À Quimper, sur la place Saint-Corentin, une autre statue, en bronze, a été installée en 1868 (Répertoire mondial…, p. 107). À Paris, un hôpital, 42, rue de Sèvres (VIIe) porte, depuis 1879, le nom de » Laennec » et dans le square Taras-Chevtchenko (6e), une stèle avec bas-relief est consacrée à ce puissant esprit créateur de la médecine moderne (6) (7)
Auteur : Marc Allégret
Revue : Revue du Souvenir Napoléonien
Numéro : 438
Mois : décembre-janvier
Année : 2000-2001
Pages : 67-68
Notes
(1) À Quimper, à l'angle de la rue Amiral Ronarc'h et du n° 2, quai de l'Odet, une plaque commémorative rappelle le souvenir de la maison natale de Laennec (Répertoire mondial des souvenirs napoléoniens, p. 107).
(2) La Faculté de Médecine de Paris conserve toutes les inscriptions de l'élève Laennec, de la première (2 mai 1801) à la dernière (11 juin 1804), qui portaient sur quatre cycles.
(3) Un jour, Laennec étant venu saluer le pape Pie VII, celui-ci murmure : » Medicus pius, res miranda » (un médecin pieux, chose admirable, cité par le Dr J.-F. Lemaire).
(4) À l'Hôpital Necker, 149, rue de Sèvres, à Paris VIIe, une plaque commémorative rappelle que Laennec, dans cet hôpital, découvrit l'auscultation (Répertoire mondial…, p. 271).
(5) La diffusion européenne des idées de Laennec a été favorisée par le fait qu'il avait avec lui, à l'hôpital Necker et à La Charité, de nombreux étudiants étrangers (les noms de 130 d'entre eux sont connus).
(6) Le 17 février 1981, l'Académie de Médecine a célébré le bi-centenaire de la naissance de Laennec (colloque au Collège de France, expositions à Paris, Quimper et Nantes, deux films).
(7) Sources : Roman d'Amat, Dictionnaire de biographie française, fasc.

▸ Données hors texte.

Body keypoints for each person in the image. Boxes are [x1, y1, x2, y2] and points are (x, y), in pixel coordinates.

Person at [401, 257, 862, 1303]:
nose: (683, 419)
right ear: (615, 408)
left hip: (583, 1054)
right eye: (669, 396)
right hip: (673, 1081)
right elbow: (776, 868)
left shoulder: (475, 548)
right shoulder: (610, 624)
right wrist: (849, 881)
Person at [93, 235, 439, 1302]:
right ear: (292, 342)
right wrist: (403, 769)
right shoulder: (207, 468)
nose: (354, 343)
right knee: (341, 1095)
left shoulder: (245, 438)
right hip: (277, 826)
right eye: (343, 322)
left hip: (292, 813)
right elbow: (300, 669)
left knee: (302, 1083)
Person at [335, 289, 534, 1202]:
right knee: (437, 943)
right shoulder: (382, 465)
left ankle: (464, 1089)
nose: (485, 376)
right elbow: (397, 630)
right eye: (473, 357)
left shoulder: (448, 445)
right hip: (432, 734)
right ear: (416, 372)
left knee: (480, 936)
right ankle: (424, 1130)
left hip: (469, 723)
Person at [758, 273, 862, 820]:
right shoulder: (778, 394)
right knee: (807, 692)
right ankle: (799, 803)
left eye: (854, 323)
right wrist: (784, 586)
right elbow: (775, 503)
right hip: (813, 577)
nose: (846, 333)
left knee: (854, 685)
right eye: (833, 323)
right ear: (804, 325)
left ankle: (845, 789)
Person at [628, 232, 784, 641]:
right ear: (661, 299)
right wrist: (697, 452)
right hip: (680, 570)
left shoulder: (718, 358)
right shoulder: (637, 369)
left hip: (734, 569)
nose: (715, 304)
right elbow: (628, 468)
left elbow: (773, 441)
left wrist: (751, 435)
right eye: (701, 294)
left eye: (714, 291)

CIX-XIX 109, 1995, p. 95-96, notice T. de Morembert ; Dictionnaire Napoléon : notice Laennec et rubrique Médecine, par Paul Ganière, p. 1015 et 1151 ; rubrique Médecins, par J.-F. Lemaire, p. 1156 ; Napoléon et la médecine, par Jean-François Lemaire, F. Bourin, 1992 ; Catalogue de l'exposition Laennec à Paris, Quimper et Nantes, 1981.